The problem with this interpretation is twofold: first, the dog is not showing signs of guilt but is instead demonstrating submission, and second, dogs are situational learners that make it surprisingly difficult for them to take information they learn in one situation and extrapolate it to their benefit in another setting. In the case of the shoes, the dog learns that it is wrong to chew the shoes when the owner is there because the owner prevents it, whether by distracting the dog, yelling, removing the dog from the room or putting the shoes away. Since none of these preventive measures occurs when the owner is not home, the dog finds no reason not to chew the shoes.

But what about that obviously guilty, hang-dog expression on the dog’s face upon the owner’s returning home to find the bad deed? We, as humans, believe the dog should feel guilt, so that is what we see. In reality, the dog is showing body language cues from at least two, and maybe three, different categories of behaviors. The first is submission. Lowering the body and head, crouching, sometimes even rolling over to expose the belly are all submissive behaviors. The dog offers these cues to his human in reply to the angry outburst that followed the discovery of the chewed shoes. Some of the cues may not be submissive at all but are instead “calming signals,” which are behaviors that dogs use to lower the emotion in a situation. Calming signals are complex, with as many as 30 different signs being noted by animal behaviorists, and dogs use them when they are asking you to chill out. Calming signals in this situation might include squinting eyes, licking lips, turning the head to the side or even turning the whole body away. Additional cues that are not calming signals, such as lowered or pinned-back ears, rapid panting, pulled back lips or even fleeing, could suggest outright fear if the owner’s behavior implies that punishment might follow. Whether the dog feels actual guilt can be debated, but the body language cues do not reveal it.
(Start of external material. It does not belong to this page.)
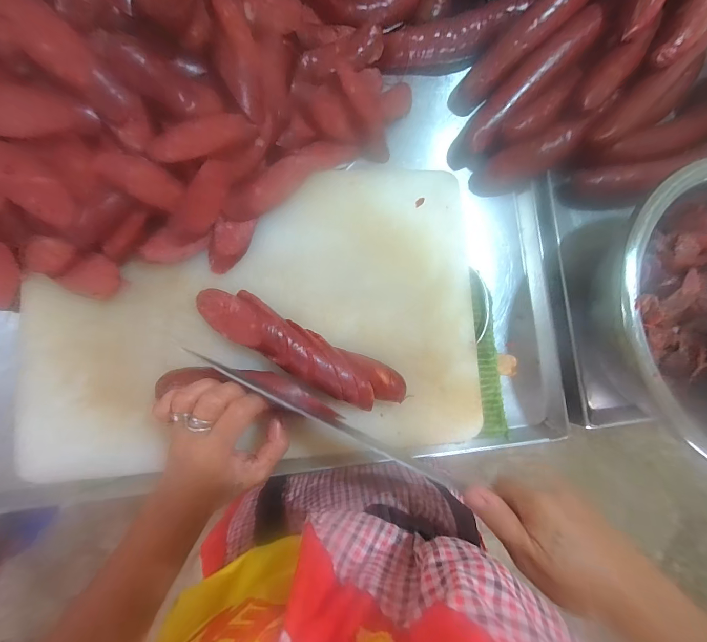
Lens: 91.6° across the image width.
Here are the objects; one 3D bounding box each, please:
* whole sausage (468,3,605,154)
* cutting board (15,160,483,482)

Other misunderstood calming signal cues that cause frustration often occur during periods of stress for both dog and owner, leading to even more anxiety. For example, if during an obedience class the dog suddenly turns his head away and stops responding, the owner can reasonably be expected to interpret this as insubordination because the dog appears to have stopped listening. The truth is, the dog hears quite clearly but is expressing distress. He is using a calming signal in response to the situation. Perhaps he doesn’t understand the obedience command or doesn’t feel confident performing it. If the directive was given in a stern tone, he may be asking to bring it down a notch. Other dogs would immediately recognize the appearance of avoidance as stress and typically modify their behavior to bring the emotional level down. Humans routinely see this as defiance and escalate the argument, likely leaving the dog to wonder why communication is failing.

Context is Key

One particularly interesting aspect of dog body language is that context is often the key to reading the cues accurately. Yawning, for example, is another body language cue that people often misinterpret. Sometimes yawning really is expressing sleepiness, but other times it is a reaction to anxiety or anticipation. A dog that is yawning at the vet’s office, for instance, is unlikely to just be saying he is tired. He is almost certainly feeling anxious, and yawning helps him communicate his stress to those who understand his language.

An especially critical time when context is important for interpreting body language is during play. Aggressive actions such as growling, barking and biting at another dog or human could, under normal circumstances, elicit retaliatory aggression. Dog owners are almost universally familiar with the play bow, a body language cue that causes a dog to drop down on his front paws and prop his butt into the air. This signals that any aggressive behaviors that follow the bow are meant as play and should not be taken seriously. Without the play bow, fights might break out instead of games.

Our dogs are talking to us constantly, commenting on their surroundings, expressing their emotions and reading our own words and body cues. They want us to understand them, and by studying how they relate to one another, it is possible to better comprehend their own language so that meaningful communication goes both ways.